On June 29, 1915, she married Winnipeg lawyer John Fletcher Campbell. According to the Winnipeg Tribune, it was a pretty wedding, held at eight in the evening at King Memorial United Church. The days are long at that time of the year in Winnipeg, so the sun was low in the sky as they said their vows. The bride wore a cream satin dress with a short, full skirt, while the bridesmaid wore pink and the mothers of both the bride and groom were in black dresses. The bouquets included pink roses, sweet peas and forget-me-nots.  

Fletcher was a descendant of the Selkirk Settlers, most of them Scottish Highlanders who settled on the banks of the Red River in the early 1800s. Fletcher grew up in the brick farmhouse in the Winnipeg neighbourhood of East Kildonan that his father had built overlooking the river. Lou and Fletcher raised five of their six children there. One daughter died at age two.  

The house was large, and British Air Force pilots who were training near Winnipeg during World War II often billeted with the Campbell family.  

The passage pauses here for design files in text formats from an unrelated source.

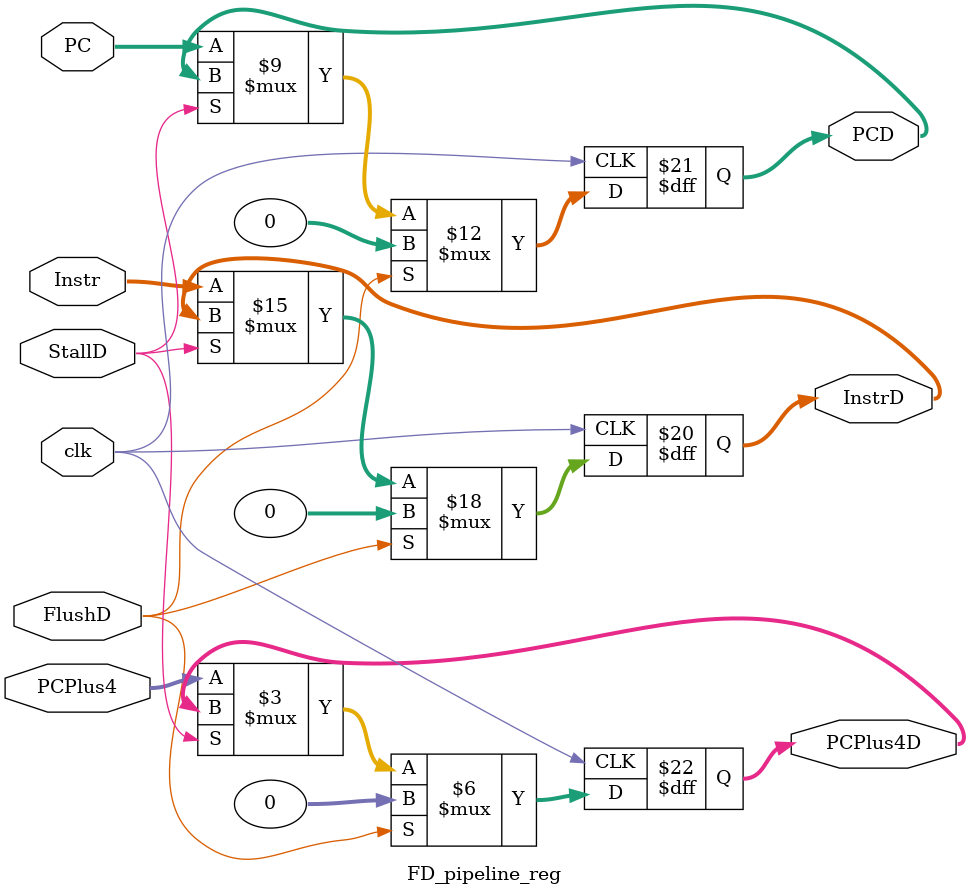
<source format=v>
`timescale 1ns / 1ps


module FD_pipeline_reg(
    input FlushD,clk,StallD,
    input [31:0]Instr,PC,PCPlus4,
    output reg [31:0]InstrD,PCD,PCPlus4D
    );
   always @(posedge clk)
     begin
         if(FlushD)
             begin 
             InstrD <= 0;
             PCD <= 0;
             PCPlus4D <= 0; 
             end
          else
             if(StallD)
                 begin
                      InstrD <= InstrD;
                      PCD <= PCD;
                      PCPlus4D <= PCPlus4D;   
                 end   
              else   
                 begin
                         InstrD <= Instr;
                         PCD <= PC;
                         PCPlus4D <= PCPlus4; 
                 end          
     end  
endmodule

</source>
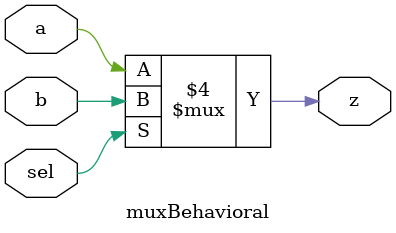
<source format=v>
module muxBehavioral (a, b, sel, z);
input  wire a, b, sel; // Direction | Data type
output  reg z;         // Direction | Data type

// Using always block to build combinational logic
// 1-All inputs must comprise the the sensitivity list
// 2-Blocking statements may be used
always@(a, b, sel) 		   
	begin
		if (sel == 1'b0)
			z = a; //Blocking statement
		else
			z = b; //Blocking statement
	end
endmodule

</source>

Fletcher died of a heart attack in 1944, leaving Lou a widow for 34 years. Fortunately, he had been a successful lawyer and does not seem to have left her with financial concerns. Granddaughter Barbara recalls that Lou wore a mink coat – considered a necessity in Winnipeg’s cold climate. 

For the first 16 years after her husbands’ death, Lou continued to live in the house in East Kildonan and focused her interests on her now grown children and her grandchildren. Great-niece Fran has happy memories of Lou coming to visit in London, Ontario and making wonderful cinnamon buns. Fran and her sister would watch in awe as Lou upended the bag of flour into the mixing bowl, then added the other ingredients without bothering to measure precisely, until the mixture felt right. According to another family story, Lou used to do the baking when sister Lillian, who was not a great cook, had guests for tea.

In 1960, Lou sold the house and moved to Vancouver Island to stay with her sister Jessie and husband Rev. Tom McMillan. After Jessie died in 1961, Lou lived for several years with daughter Alison Hermon in Montreal. It must have been during that period that the barbecue took place.  

Lou returned to Winnipeg when Alison’s family moved to Vancouver, but by that time she was ill. She was first hospitalized in Montreal, then admitted to Concordia Hospital in Winnipeg for long-term care. Daughter-in-law Sheila visited her bedside religiously, while great-niece Linda, a nurse on the ward at the time, also kept an eye on her. “Lou was rather a demanding soul,” Linda recalls, adding, “I remember clearly her having a ‘shot’ of sherry each night. We kept the bottle in the nurses’ station and it was doled out each evening as part of her bedtime routine.”

Lou Campbell died on Aug. 12, 1978, age 86. She is buried with her husband and several other Campbell family members in the old Kildonan Presbyterian Cemetery, Winnipeg.